Type	Measure	Description	Time frame	Safety issue
Primary	Dose Limiting Toxicities (DLT) of combination therapy (Applicable for: phase Ib stage ).	DLT will be graded according to NCI CTCAE Version 5.0. DLT will be defined as clinically significant drug-related adverse events during the cycle one.	28 days.
Primary	Overall Response Rate (Applicable for: phase II stage) .	Evaluated using Response Evaluation Criteria in Solid Tumors (RECIST) Version 1.1.	Up to 2 years.
Secondary	Progression Free Survival (PFS)	From date of treatment start until the date of progression or the date of death due to any cause.	Up to 2 years.
Secondary	Duration of Response (DOR)	From date of response until the date of progression.	Up to 2 years.
Secondary	Overall Survival (OS)	From date of treatment start until the date of death due to any cause.	Up to 2 years.

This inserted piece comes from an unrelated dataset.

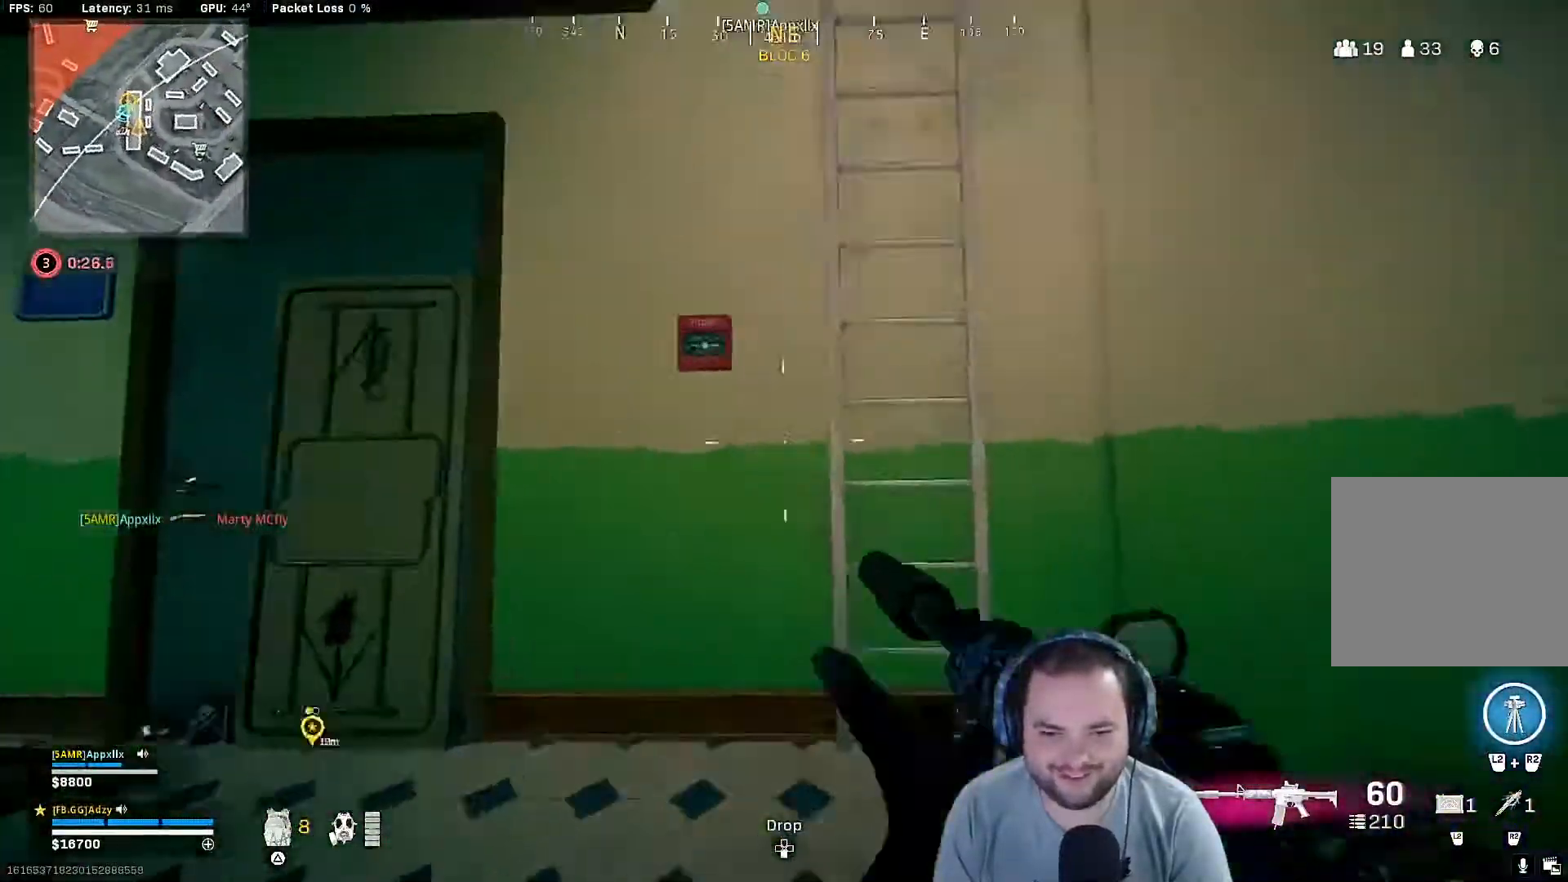
{"buttons": [], "left_stick": "up", "right_stick": "center", "events": [[33, "L3", "down"], [67, "R3", "up"], [167, "L3", "up"], [233, "L3", "down"], [267, "right_stick", "up-left"], [333, "right_stick", "center"], [367, "L3", "up"]]}
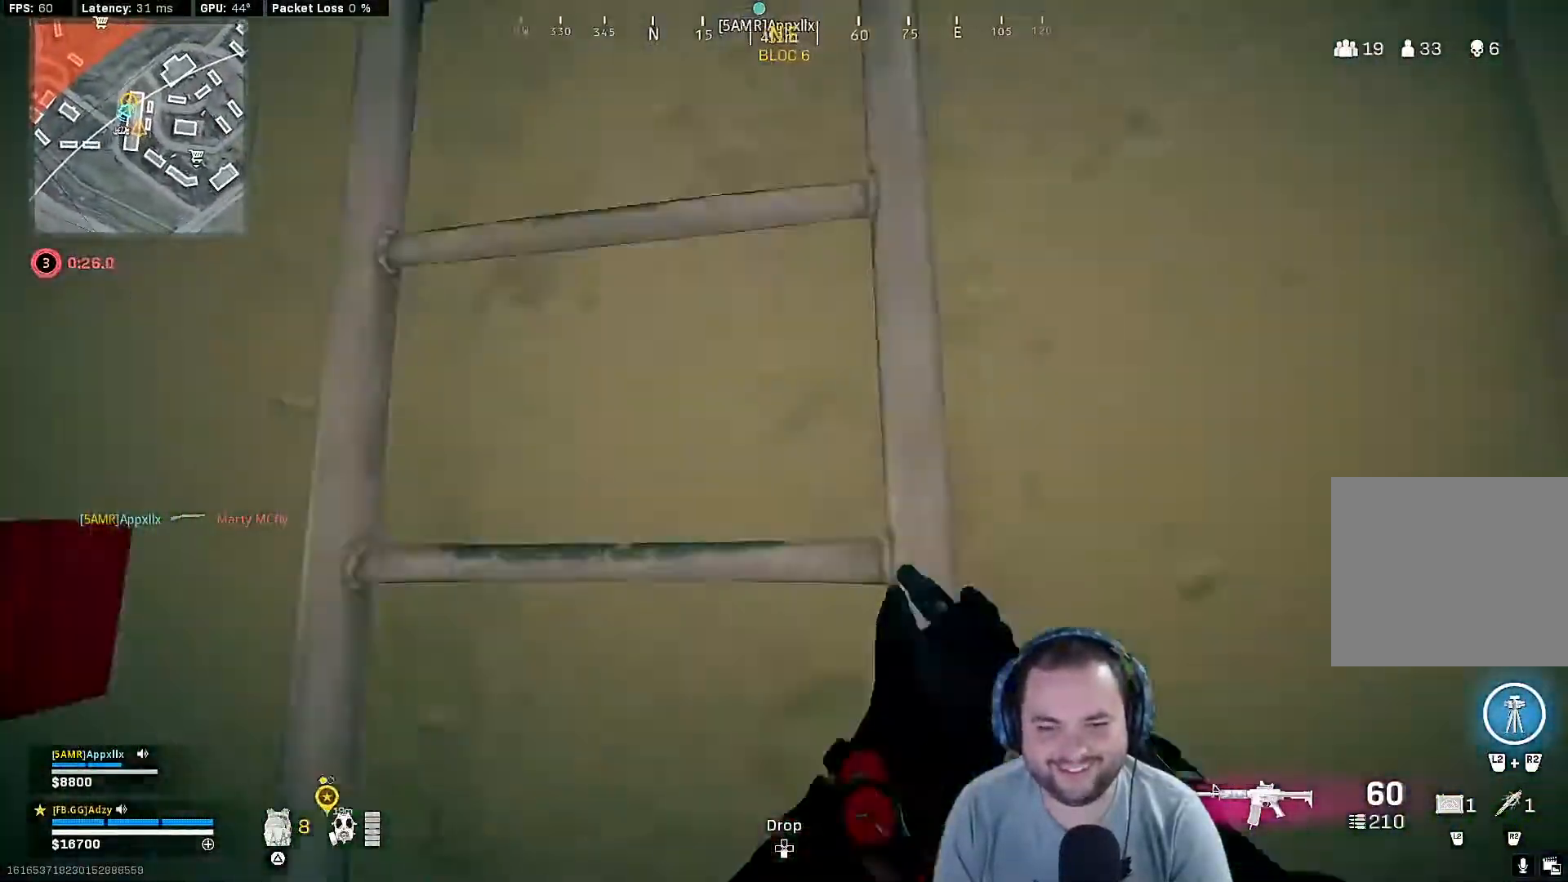
{"buttons": [], "left_stick": "up", "right_stick": "center", "events": []}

Secondary	Maximum plasma concentration (Cmax)	Cmax of APG-1387 and Nab-Paclitaxel will be assessed in the patients in this study.	28 days.
Secondary	Area under the plasma concentration versus time curve (AUC)	AUC of APG-1387 and Nab-Paclitaxel will be assessed in the patients in this study.	28 days.
Secondary	Adverse events	Adverse events (AE) and serious adverse events (SAE) will be graded according to NCI CTCAE Version 5.0.	Up to 2 years.